"Office of Professional Responsibility"

Now there's a title large enough to drive a truck through: "Office of Professional Responsibilty."

You may have heard the rather stunning announcement yesterday when Attorney General Alberto Gonzales appeared before the Senate Judiciary Committee. and admitted, under intense questioning from Senator Specter, that it was President Bush himself who blocked security clearances for Justice Department attorneys, associates of the Office of Professional Responsibility, to keep them from investigating possible executive branch improprieties with respect to the National Security Agency's surveillance program. (WaPo)

Essentially, by denying security clearances to these Justice Department lawyers, the president personally, and deliberately, derailed an official inqury into its own misconduct, or as a commentator in the New York Sun states: "The government has in effect curtailed an investigation of itself." (WaPo) So, what Mr. Gonzales conceded is nothing less than the fact that this president effectively launched a preemptive strike against the intelligence apparatus he himself put in place in the wake of 9/11. This is not merely a flagrant attempt to manipulate reasons for going to war, as evidenced by the Downing Street Memo, but a decidedly absurd effort at at-will deconstruction. As we have seen, this executive branch classifies, and declassifies documents, and information, opportunistically, and it's now apparent that this is an executive that creates, and destroys, branches of government, as well as judicial oversight for no other reason than political expediency.

Admittedly, there are many, including myself, who have done Mr. Bush a grievous injustice when we surmised that Mr. Cheney was at the wheel while the president was in the passenger seat for the past six years. Mr. Bush has used "signing statements" a record 850 times during his tenure (WaPo) which shows, if nothing else, that Air Force One isn't the only perk, or escape door, for the chief executive of what was once believed to be the greatest country on earth, the ability to tweak the Constitution, with impunity, has its advantages, too.

Of course, the larger question is who needs a law degree when working with this White House? At best, legal training is vestigial, if not downright obstructive to one's professional advancement. When we find ourselves with a president who is not only proactive vis a vis his use of military force, but creative when it comes to how best to deal with laws that are disadvantageous to executive privilege, the degree of cynicism this administration engenders with regard to checks and balances is awe-inspiring. Moreover, the damage to the democratic process done by Bush, Cheney, and Co. may well outlive the cockroach.

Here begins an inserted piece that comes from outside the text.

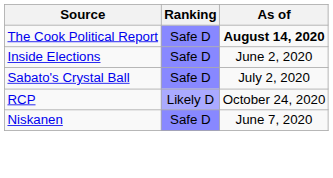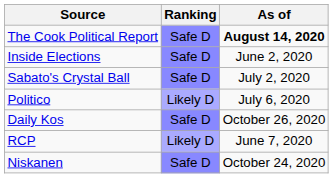+ row: Politico | Likely D | July 6, 2020
+ row: Daily Kos | Safe D | October 26, 2020
RCP | As of: October 24, 2020 -> June 7, 2020
Niskanen | As of: June 7, 2020 -> October 24, 2020
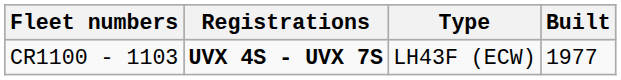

Yet, there are many, including myself, who thought that when push comes to shove, Mr. Gonzales' respect for truth and justice would prevail over his fealty to his president. Evidently, we were dead wrong. If not breaking the law, this president is surely skirting it, and when considering how the attorney-general responds to presidential hubris, one can only ask "where's the beef?"

Who can we expect to challenge, investigate, and ensure that illegal acts do not slip through the cracks if not the attorney-general? Further, what do we call a government in which keepers of the public trust grant immunity, to an executive branch, from an egregious attempt to obstruct justice by precluding judicial review of a spurious surveillance program? Where are the officers, and the professional responsibility, in this Office of Professional Responsibility? Simply by virtue of having been appointed by the Supreme Court, does that exempt a president from judicial review, and official charges of misconduct, and must we say, throw away your law degree, Mr. G, we're in whole new territory now.